━━━━━ GIVEN DATA
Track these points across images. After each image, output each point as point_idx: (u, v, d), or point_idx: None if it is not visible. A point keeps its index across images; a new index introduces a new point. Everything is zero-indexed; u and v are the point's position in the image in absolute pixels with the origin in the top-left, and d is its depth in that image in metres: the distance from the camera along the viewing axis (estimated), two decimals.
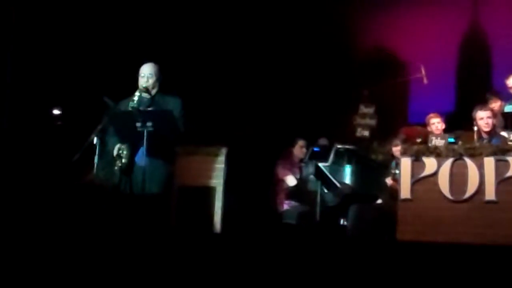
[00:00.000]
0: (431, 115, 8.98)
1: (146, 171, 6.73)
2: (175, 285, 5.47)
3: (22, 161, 9.30)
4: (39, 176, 8.80)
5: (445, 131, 8.75)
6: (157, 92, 7.15)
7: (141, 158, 6.78)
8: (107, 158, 7.14)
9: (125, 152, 6.92)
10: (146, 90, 7.07)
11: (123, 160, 6.91)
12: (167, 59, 7.55)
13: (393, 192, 8.41)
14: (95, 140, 7.02)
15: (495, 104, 8.99)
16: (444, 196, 7.61)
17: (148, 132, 6.70)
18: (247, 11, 11.30)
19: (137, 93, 7.05)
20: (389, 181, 8.74)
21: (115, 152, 6.95)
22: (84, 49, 10.28)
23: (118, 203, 6.88)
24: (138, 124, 6.73)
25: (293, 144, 9.68)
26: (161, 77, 7.19)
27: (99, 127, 7.03)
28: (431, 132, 8.65)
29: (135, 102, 6.98)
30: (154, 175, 6.82)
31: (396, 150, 8.77)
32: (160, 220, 6.82)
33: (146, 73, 7.12)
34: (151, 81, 7.11)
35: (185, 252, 6.03)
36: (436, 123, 8.86)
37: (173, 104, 7.04)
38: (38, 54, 9.95)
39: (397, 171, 8.52)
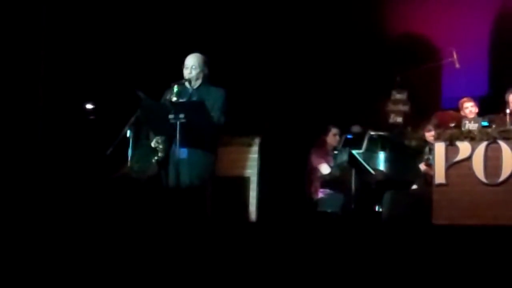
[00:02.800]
0: (464, 99, 8.93)
1: (186, 163, 6.74)
2: (213, 275, 5.49)
3: (57, 156, 9.38)
4: (75, 170, 8.87)
5: (479, 115, 8.70)
6: (201, 84, 7.10)
7: (181, 150, 6.78)
8: (142, 151, 7.17)
9: (161, 146, 6.93)
10: (189, 81, 7.05)
11: (160, 154, 6.93)
12: (203, 49, 7.52)
13: (427, 177, 8.40)
14: (128, 133, 7.05)
15: None
16: (479, 180, 7.60)
17: (181, 124, 6.70)
18: None
19: (176, 85, 7.02)
20: (422, 166, 8.72)
21: (152, 145, 6.96)
22: (117, 42, 10.32)
23: (154, 195, 6.91)
24: (171, 116, 6.73)
25: (326, 132, 9.67)
26: (206, 69, 7.13)
27: (132, 120, 7.06)
28: (465, 117, 8.61)
29: (174, 94, 6.97)
30: (195, 167, 6.82)
31: (429, 135, 8.74)
32: (196, 212, 6.84)
33: (190, 65, 7.09)
34: (194, 73, 7.06)
35: (221, 242, 6.05)
36: (469, 107, 8.81)
37: (215, 95, 7.00)
38: (71, 48, 10.01)
39: (430, 156, 8.50)
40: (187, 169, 6.78)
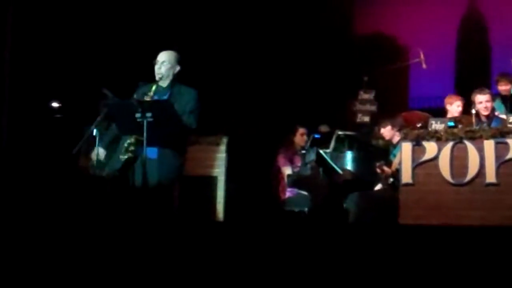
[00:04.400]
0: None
1: (156, 163, 6.69)
2: (179, 274, 5.48)
3: (22, 154, 9.30)
4: (40, 169, 8.81)
5: (444, 115, 8.74)
6: (172, 82, 7.01)
7: (150, 150, 6.73)
8: (109, 149, 7.11)
9: (133, 148, 6.84)
10: (159, 78, 6.96)
11: (129, 155, 6.84)
12: (172, 47, 7.46)
13: (387, 177, 8.45)
14: (94, 131, 6.99)
15: (505, 87, 8.93)
16: (445, 180, 7.63)
17: (148, 123, 6.64)
18: None
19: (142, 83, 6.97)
20: (380, 168, 8.68)
21: (125, 145, 6.88)
22: (82, 40, 10.26)
23: (119, 193, 6.87)
24: (138, 115, 6.67)
25: (293, 132, 9.68)
26: (178, 66, 7.03)
27: (99, 118, 7.00)
28: (431, 116, 8.60)
29: (152, 91, 6.90)
30: (165, 167, 6.76)
31: (385, 131, 8.77)
32: (163, 210, 6.80)
33: (161, 60, 6.98)
34: (164, 69, 6.92)
35: (188, 241, 6.04)
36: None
37: (187, 97, 6.90)
38: (36, 47, 9.93)
39: (391, 156, 8.56)
40: (156, 169, 6.72)
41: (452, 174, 7.60)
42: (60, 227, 6.30)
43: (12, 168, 8.94)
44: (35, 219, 6.46)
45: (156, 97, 6.86)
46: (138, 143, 6.72)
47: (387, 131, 8.78)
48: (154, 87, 6.93)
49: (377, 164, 8.58)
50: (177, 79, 7.01)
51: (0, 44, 9.60)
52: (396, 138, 8.60)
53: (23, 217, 6.48)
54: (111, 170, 7.05)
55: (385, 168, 8.55)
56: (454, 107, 8.70)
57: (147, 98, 6.81)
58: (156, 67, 6.97)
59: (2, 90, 9.54)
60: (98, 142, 7.51)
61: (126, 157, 6.82)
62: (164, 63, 6.94)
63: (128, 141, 6.80)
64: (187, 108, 6.85)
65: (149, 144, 6.61)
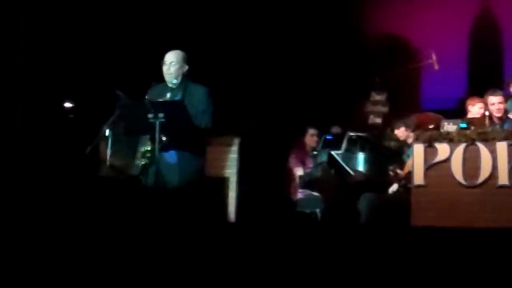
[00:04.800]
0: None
1: (176, 166, 6.70)
2: (191, 275, 5.48)
3: (36, 155, 9.32)
4: (53, 169, 8.83)
5: (458, 116, 8.71)
6: (182, 81, 7.02)
7: (169, 153, 6.74)
8: (123, 150, 7.11)
9: (149, 155, 6.84)
10: (168, 79, 6.96)
11: (146, 161, 6.85)
12: (183, 47, 7.46)
13: (401, 179, 8.44)
14: (107, 132, 7.00)
15: None
16: (457, 182, 7.62)
17: (160, 124, 6.65)
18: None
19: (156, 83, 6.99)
20: (393, 171, 8.67)
21: (141, 151, 6.88)
22: (96, 41, 10.28)
23: (134, 195, 6.87)
24: (150, 116, 6.67)
25: (304, 134, 9.69)
26: (186, 65, 7.03)
27: (111, 119, 7.01)
28: (443, 118, 8.59)
29: (157, 91, 6.92)
30: (185, 171, 6.76)
31: (399, 132, 8.76)
32: (176, 212, 6.81)
33: (169, 61, 6.98)
34: (173, 69, 6.92)
35: (199, 242, 6.04)
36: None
37: (198, 95, 6.89)
38: (50, 47, 9.95)
39: (404, 156, 8.55)
40: (177, 173, 6.73)
41: (465, 176, 7.59)
42: (72, 229, 6.31)
43: (26, 168, 8.96)
44: (49, 220, 6.46)
45: (168, 98, 6.88)
46: (154, 150, 6.73)
47: (401, 132, 8.78)
48: (165, 88, 6.96)
49: (391, 168, 8.58)
50: (187, 78, 7.02)
51: (13, 44, 9.62)
52: (411, 139, 8.57)
53: (36, 218, 6.49)
54: (127, 174, 7.06)
55: (399, 171, 8.54)
56: (476, 109, 8.65)
57: (160, 99, 6.84)
58: (165, 68, 6.97)
59: (16, 90, 9.56)
60: (112, 144, 7.54)
61: (143, 162, 6.83)
62: (173, 63, 6.95)
63: (145, 148, 6.82)
64: (200, 108, 6.85)
65: (166, 148, 6.63)
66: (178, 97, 6.90)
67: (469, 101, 8.81)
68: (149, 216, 6.45)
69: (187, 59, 7.04)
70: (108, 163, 7.22)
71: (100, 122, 7.09)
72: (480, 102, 8.67)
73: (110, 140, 7.09)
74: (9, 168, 8.96)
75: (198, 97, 6.90)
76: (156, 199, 6.63)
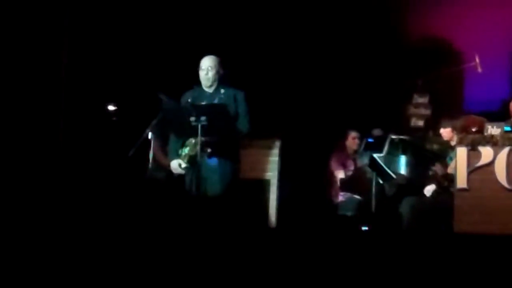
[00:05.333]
0: None
1: (216, 172, 6.78)
2: (233, 280, 5.49)
3: (79, 158, 9.41)
4: (96, 172, 8.90)
5: (501, 119, 8.63)
6: (218, 86, 7.10)
7: (211, 160, 6.82)
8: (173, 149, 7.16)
9: (192, 159, 6.90)
10: (206, 83, 7.05)
11: (188, 165, 6.91)
12: (224, 52, 7.51)
13: (442, 181, 8.38)
14: (149, 135, 7.07)
15: None
16: (501, 186, 7.55)
17: (202, 127, 6.71)
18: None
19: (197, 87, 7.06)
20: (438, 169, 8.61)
21: (186, 152, 6.94)
22: (139, 44, 10.34)
23: (178, 200, 6.92)
24: (192, 119, 6.74)
25: (345, 137, 9.67)
26: (221, 70, 7.13)
27: (154, 122, 7.08)
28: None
29: (195, 95, 7.00)
30: (224, 177, 6.84)
31: (444, 131, 8.66)
32: (216, 217, 6.84)
33: (206, 66, 7.08)
34: (210, 74, 7.04)
35: (240, 246, 6.05)
36: None
37: (237, 99, 7.00)
38: (93, 49, 10.04)
39: (448, 159, 8.48)
40: (218, 175, 6.80)
41: (509, 180, 7.52)
42: (115, 230, 6.35)
43: (69, 171, 9.04)
44: (91, 222, 6.52)
45: (204, 102, 6.96)
46: (197, 155, 6.79)
47: (446, 132, 8.65)
48: (202, 92, 7.04)
49: (433, 168, 8.53)
50: (223, 82, 7.10)
51: (57, 47, 9.72)
52: (454, 142, 8.50)
53: (79, 220, 6.55)
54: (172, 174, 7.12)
55: (438, 168, 8.48)
56: None
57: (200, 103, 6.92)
58: (203, 73, 7.06)
59: (59, 93, 9.66)
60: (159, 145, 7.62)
61: (187, 165, 6.89)
62: (210, 68, 7.04)
63: (189, 152, 6.88)
64: (239, 111, 6.93)
65: (209, 154, 6.70)
66: (216, 101, 6.98)
67: None
68: (190, 221, 6.49)
69: (223, 64, 7.13)
70: (150, 165, 7.28)
71: (143, 125, 7.16)
72: None
73: (152, 143, 7.15)
74: (53, 171, 9.06)
75: (236, 101, 6.98)
76: (196, 204, 6.67)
━━━━━━━━━━
**EXERCISE INSTRUCTIONS**:
Above are some records; copy exactly the lines from the one with "19: (142, 83, 6.97)" through the one with "63: (128, 141, 6.80)", both included, and no others.

**COMPLETED EXERCISE**:
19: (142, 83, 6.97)
20: (380, 168, 8.68)
21: (125, 145, 6.88)
22: (82, 40, 10.26)
23: (119, 193, 6.87)
24: (138, 115, 6.67)
25: (293, 132, 9.68)
26: (178, 66, 7.03)
27: (99, 118, 7.00)
28: (431, 116, 8.60)
29: (152, 91, 6.90)
30: (165, 167, 6.76)
31: (385, 131, 8.77)
32: (163, 210, 6.80)
33: (161, 60, 6.98)
34: (164, 69, 6.92)
35: (188, 241, 6.04)
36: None
37: (187, 97, 6.90)
38: (36, 47, 9.93)
39: (391, 156, 8.56)
40: (156, 169, 6.72)
41: (452, 174, 7.60)
42: (60, 227, 6.30)
43: (12, 168, 8.94)
44: (35, 219, 6.46)
45: (156, 97, 6.86)
46: (138, 143, 6.72)
47: (387, 131, 8.78)
48: (154, 87, 6.93)
49: (377, 164, 8.58)
50: (177, 79, 7.01)
51: (0, 44, 9.60)
52: (396, 138, 8.60)
53: (23, 217, 6.48)
54: (111, 170, 7.05)
55: (385, 168, 8.55)
56: (454, 107, 8.70)
57: (147, 98, 6.81)
58: (156, 67, 6.97)
59: (2, 90, 9.54)
60: (98, 142, 7.51)
61: (126, 157, 6.82)
62: (164, 63, 6.94)
63: (128, 141, 6.80)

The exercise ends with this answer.